(Stored items)
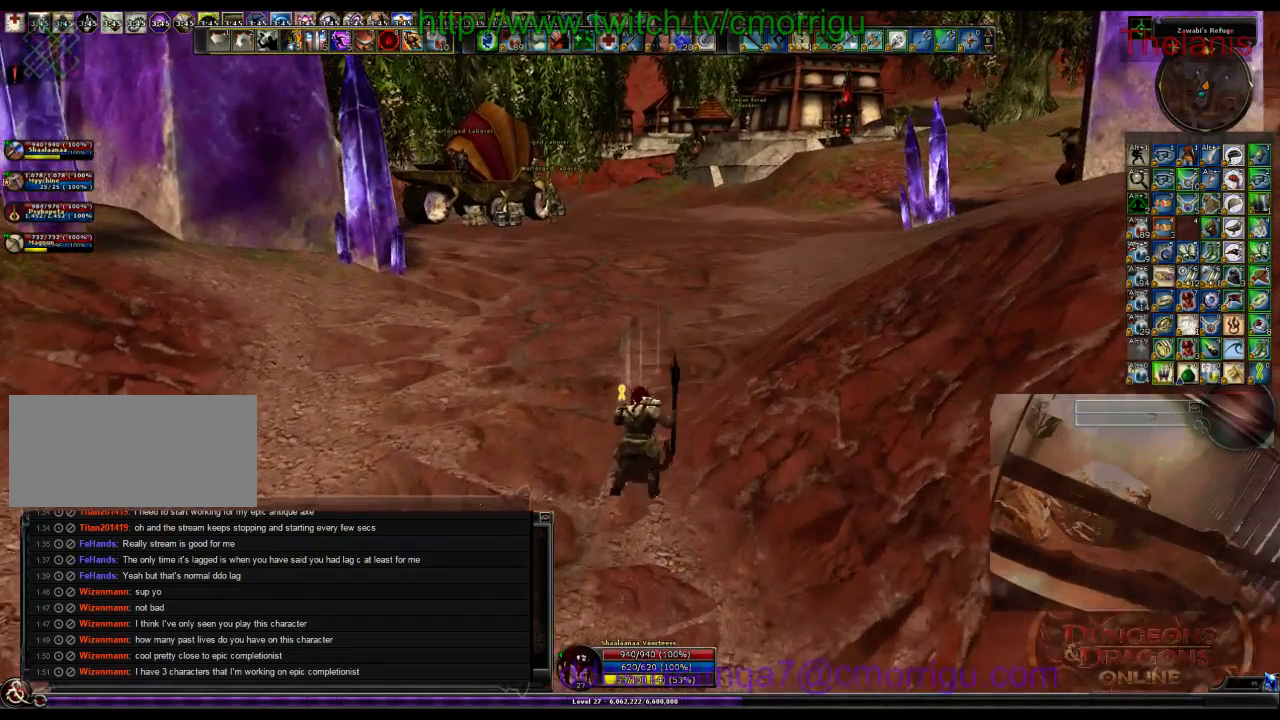
{"keys": [], "events": []}
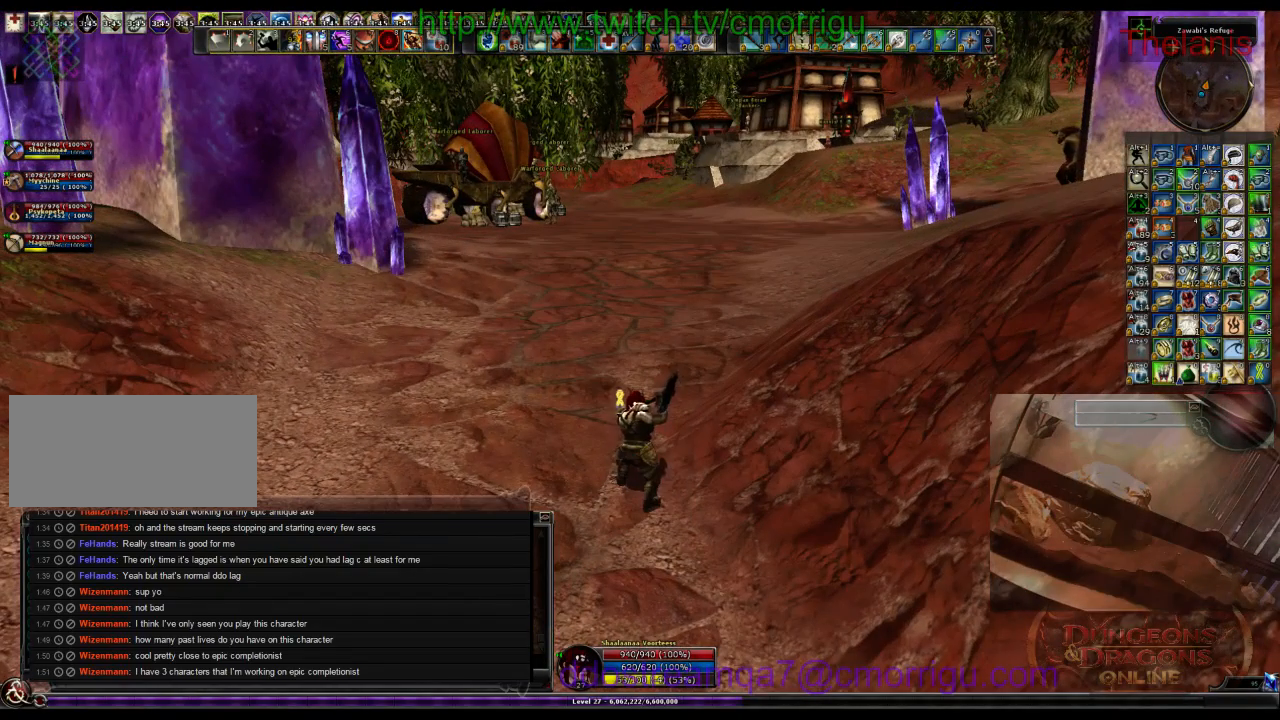
{"keys": [], "events": []}
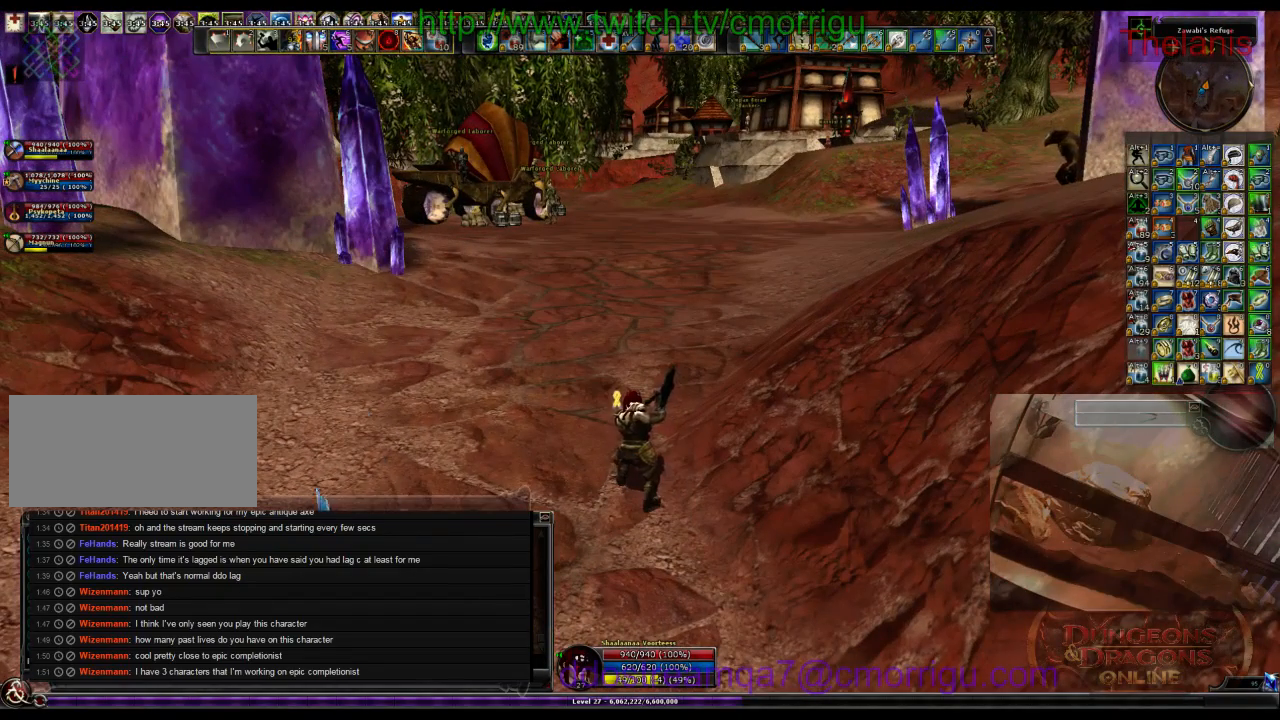
{"keys": [], "events": []}
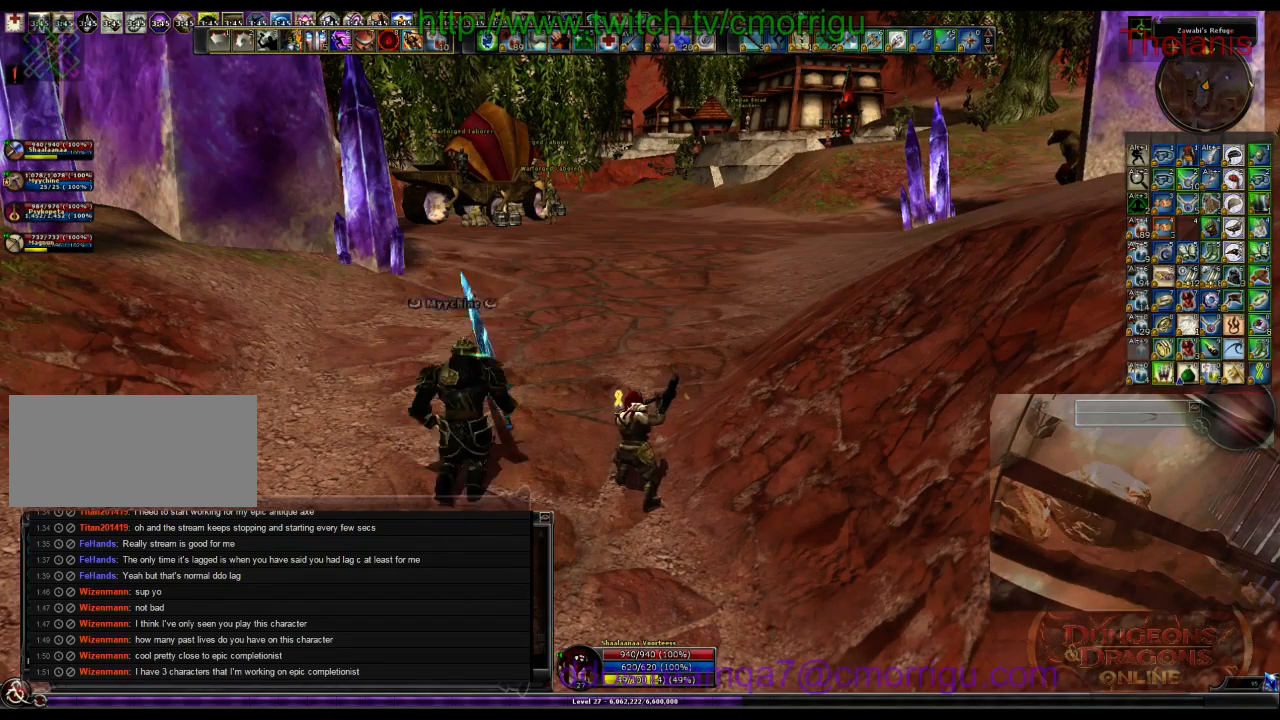
{"keys": [], "events": [[34, "return", "down"], [134, "return", "up"]]}
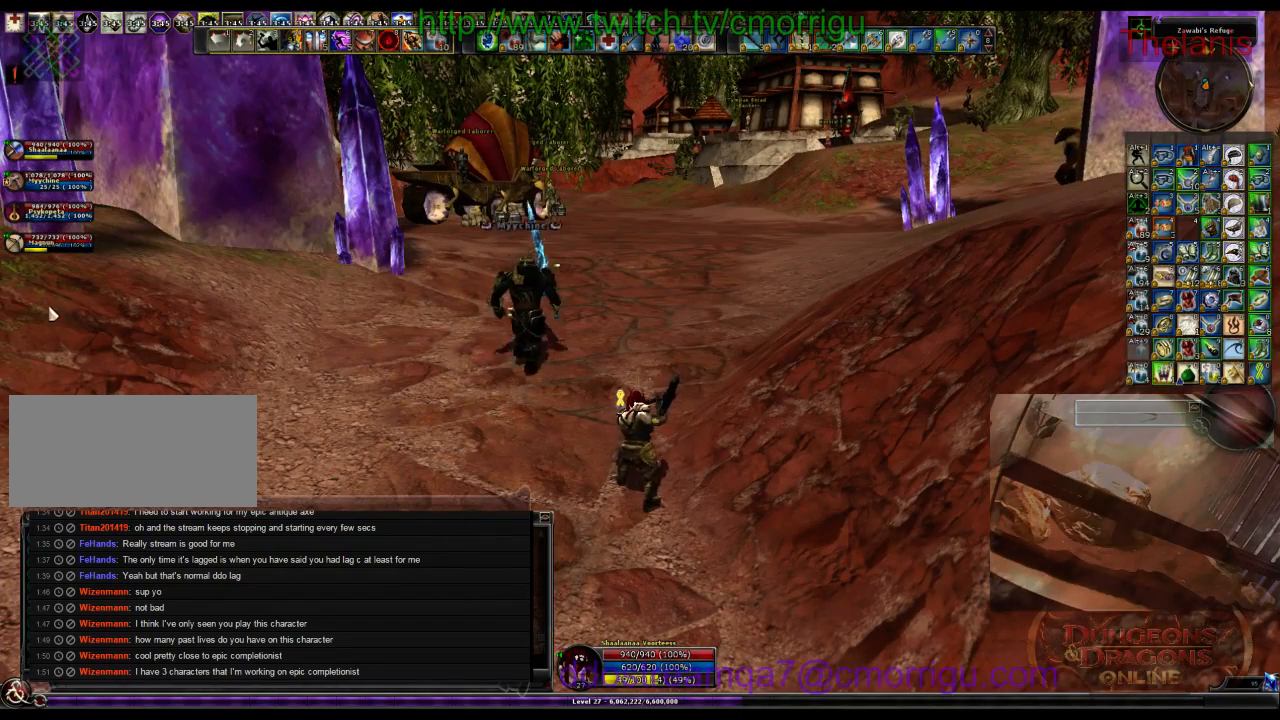
{"keys": [], "events": []}
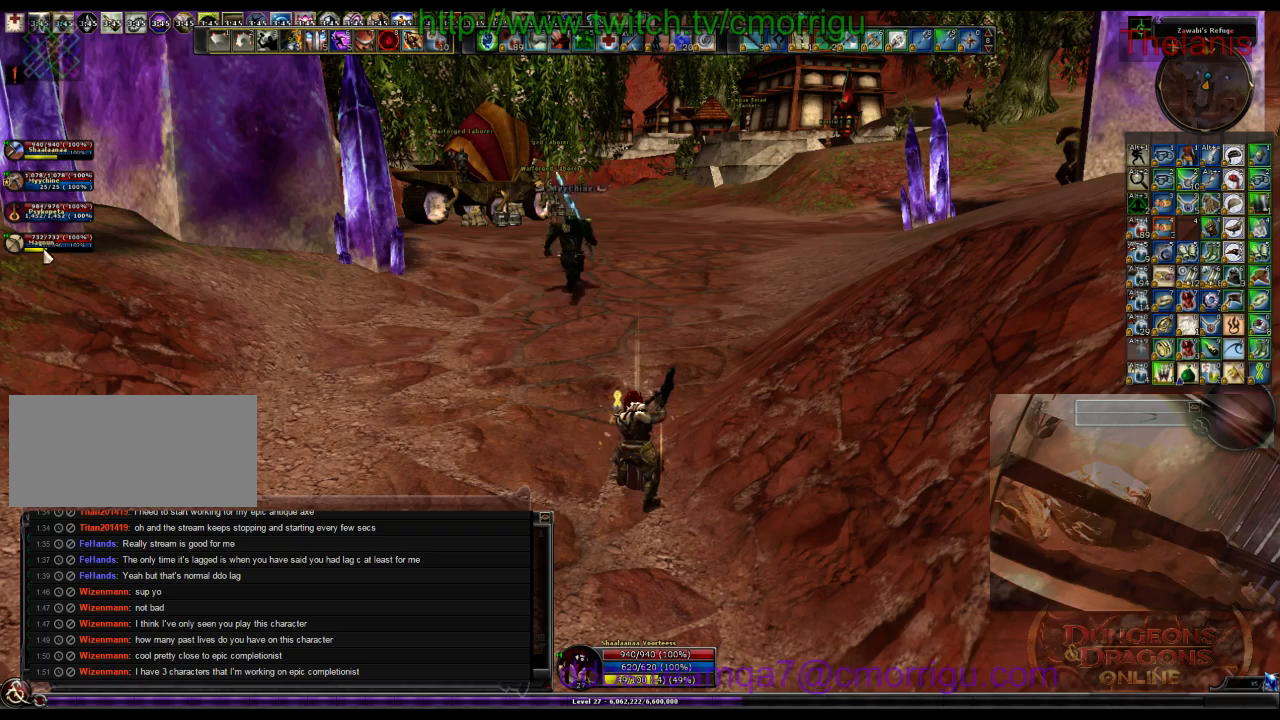
{"keys": [], "events": []}
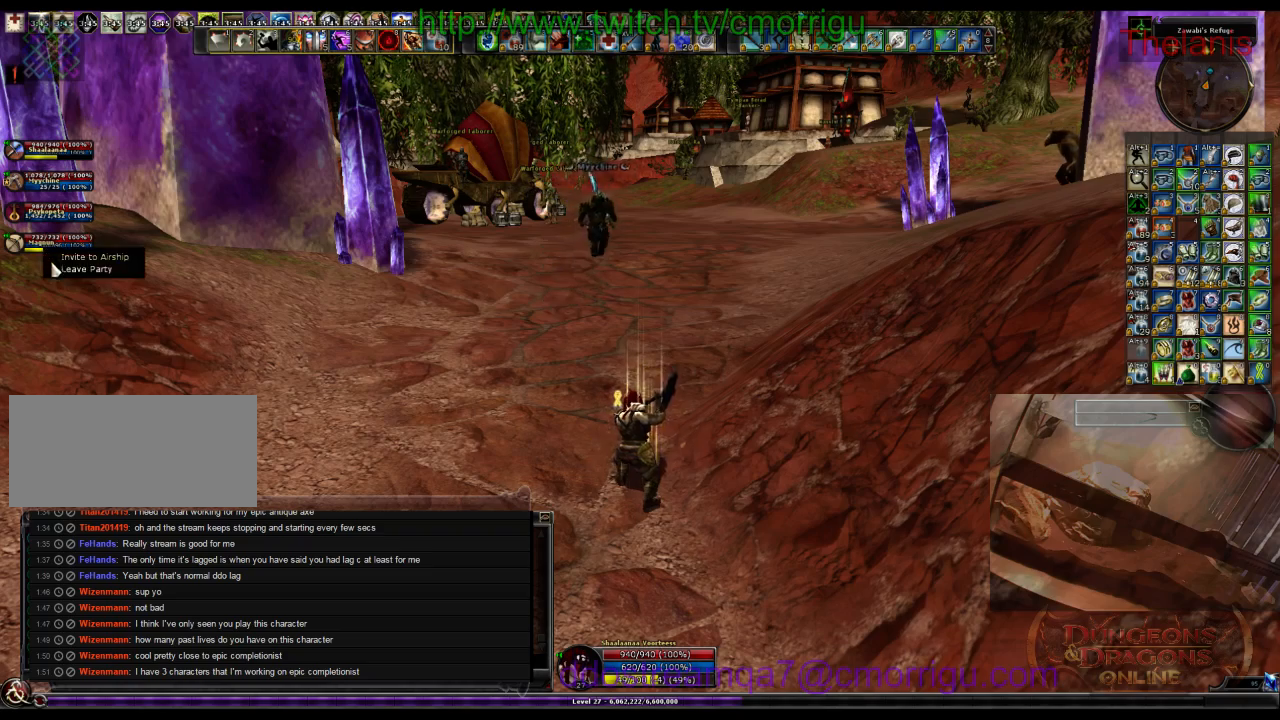
{"keys": [], "events": []}
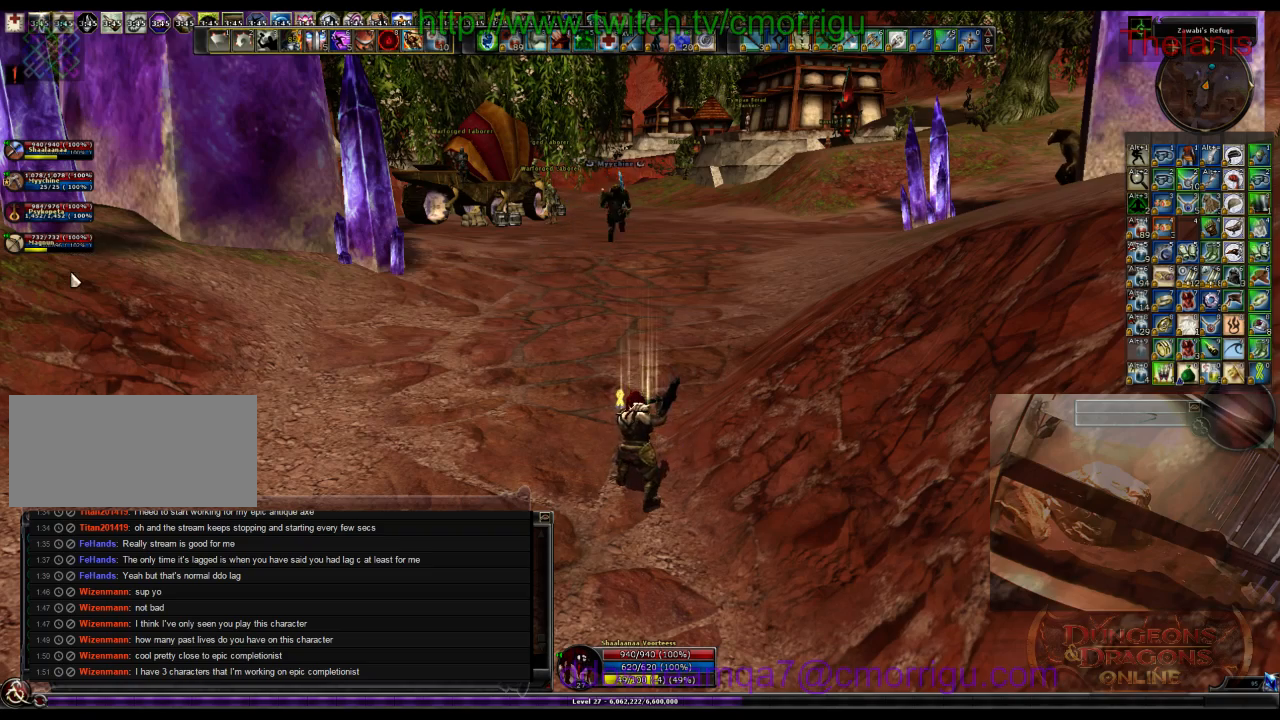
{"keys": [], "events": []}
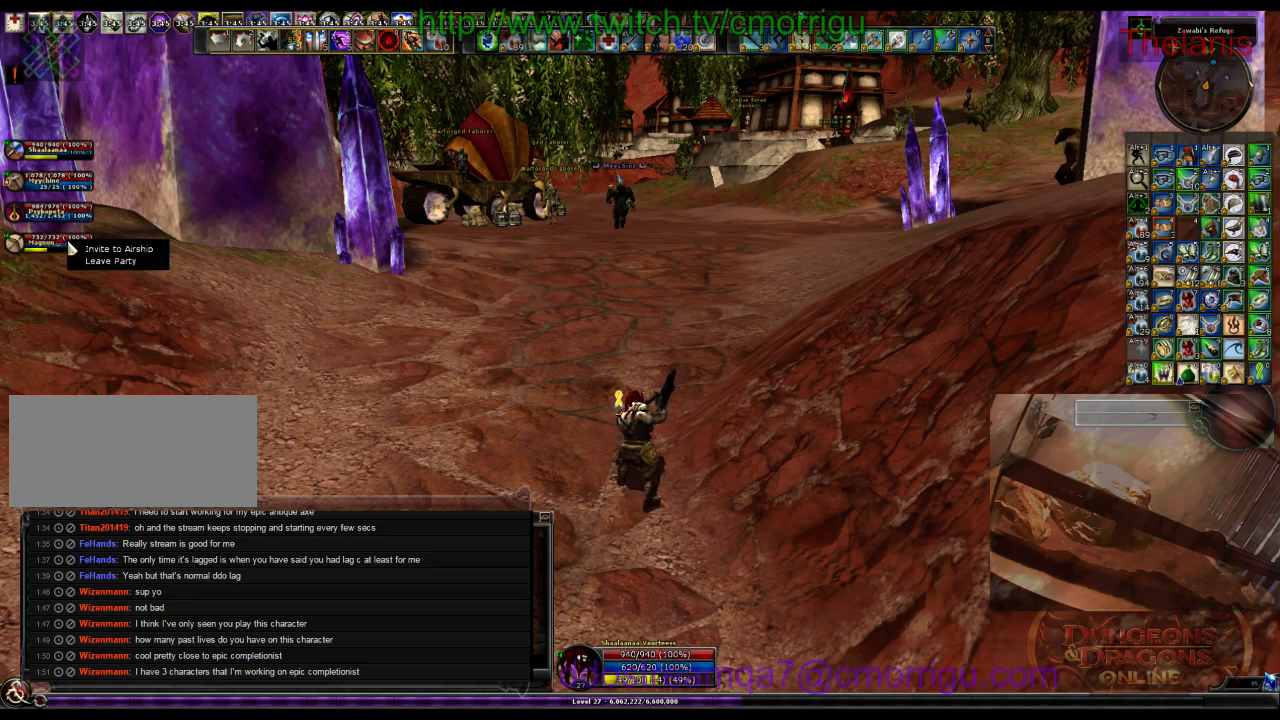
{"keys": [], "events": []}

EXERCISE INSTRUCTIONS
Retype each record exactly as it stands, but do not include the pictures.

EXERCISE RESPONSE
{"keys": [], "events": []}
{"keys": [], "events": []}
{"keys": [], "events": []}
{"keys": [], "events": [[34, "return", "down"], [134, "return", "up"]]}
{"keys": [], "events": []}
{"keys": [], "events": []}
{"keys": [], "events": []}
{"keys": [], "events": []}
{"keys": [], "events": []}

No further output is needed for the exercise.